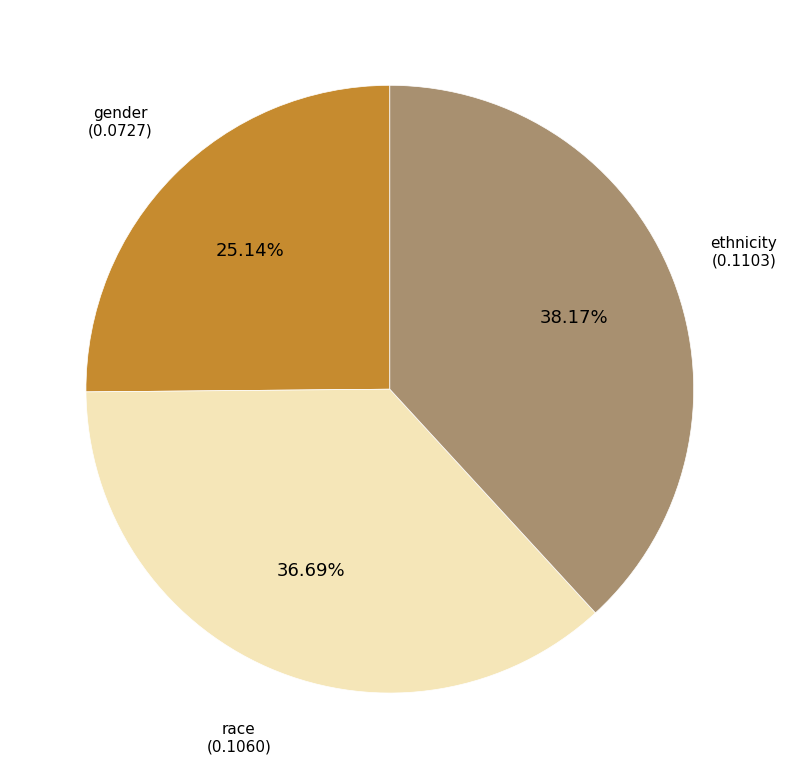

Is there any slice that represents more than half of the pie?

No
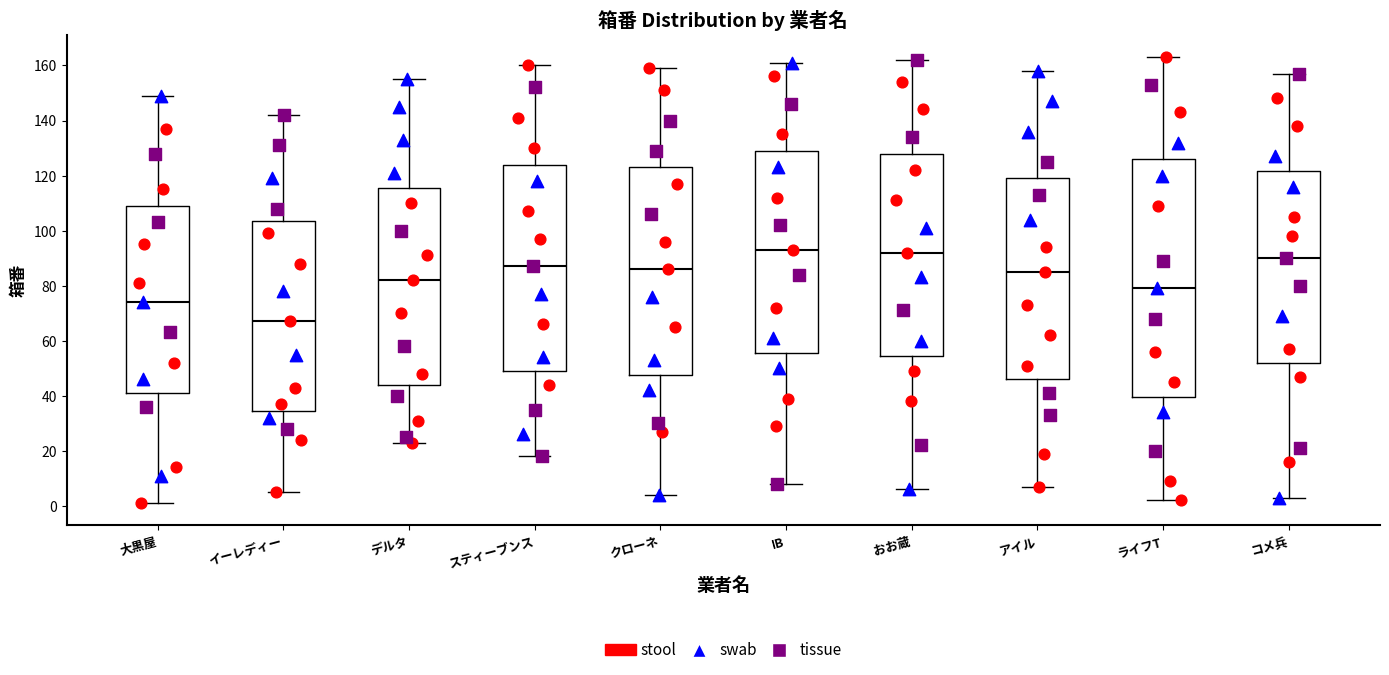

Reading left to right, read every box against the y-axis: the position of its median line, the range the box covers, and the ends of its whiskers. The values are not printed on the chart, so give them approximately, as read against the axis.

大黒屋: median 74, box 42 to 110, whiskers 2 to 150
イーレディー: median 68, box 34 to 104, whiskers 6 to 142
デルタ: median 82, box 44 to 116, whiskers 24 to 156
スティーブンス: median 88, box 50 to 124, whiskers 18 to 160
クローネ: median 86, box 48 to 124, whiskers 4 to 160
IB: median 94, box 56 to 130, whiskers 8 to 162
おお蔵: median 92, box 54 to 128, whiskers 6 to 162
アイル: median 86, box 46 to 120, whiskers 8 to 158
ライフT: median 80, box 40 to 126, whiskers 2 to 164
コメ兵: median 90, box 52 to 122, whiskers 4 to 158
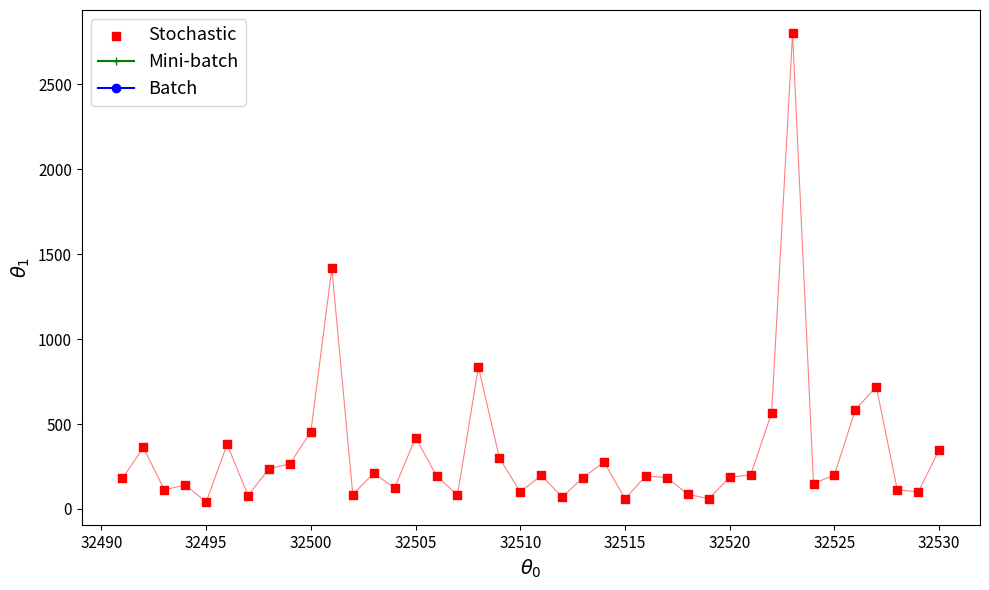

What is the range of X values (max minus min)?

39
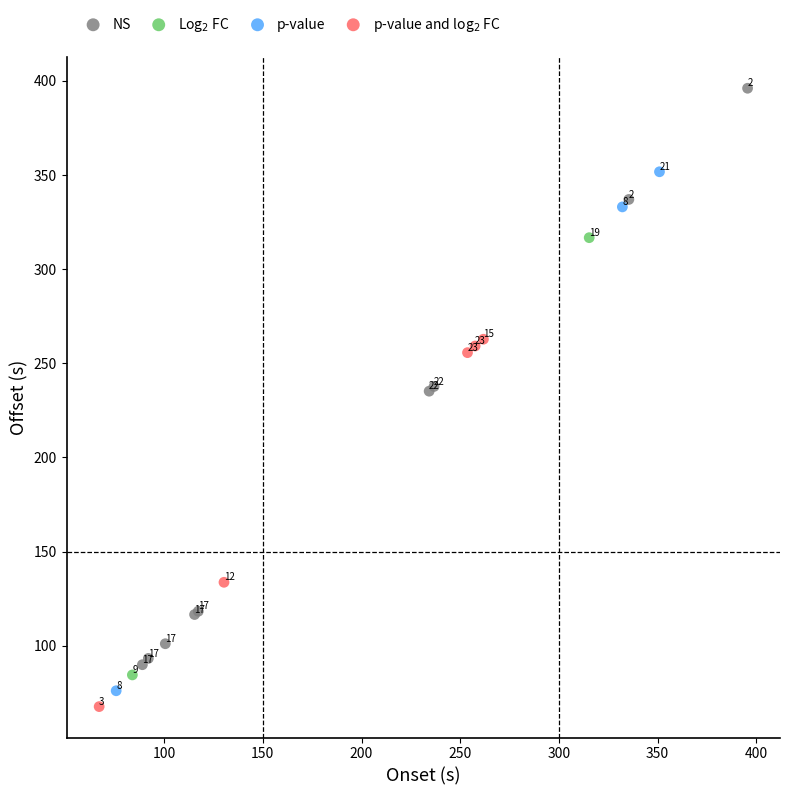

Which series reaches the maximum Y coordinate?

NS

= = = =

WHAT NEEDS TO BE DONE: Extract every line of the listing above verbatim, omitting the pictures.

THE COMPLETED TASK:
Is there any slice that represents more than half of the pie?

No

Reading left to right, read every box against the y-axis: the position of its median line, the range the box covers, and the ends of its whiskers. The values are not printed on the chart, so give them approximately, as read against the axis.

大黒屋: median 74, box 42 to 110, whiskers 2 to 150
イーレディー: median 68, box 34 to 104, whiskers 6 to 142
デルタ: median 82, box 44 to 116, whiskers 24 to 156
スティーブンス: median 88, box 50 to 124, whiskers 18 to 160
クローネ: median 86, box 48 to 124, whiskers 4 to 160
IB: median 94, box 56 to 130, whiskers 8 to 162
おお蔵: median 92, box 54 to 128, whiskers 6 to 162
アイル: median 86, box 46 to 120, whiskers 8 to 158
ライフT: median 80, box 40 to 126, whiskers 2 to 164
コメ兵: median 90, box 52 to 122, whiskers 4 to 158

What is the range of X values (max minus min)?

39

Which series reaches the maximum Y coordinate?

NS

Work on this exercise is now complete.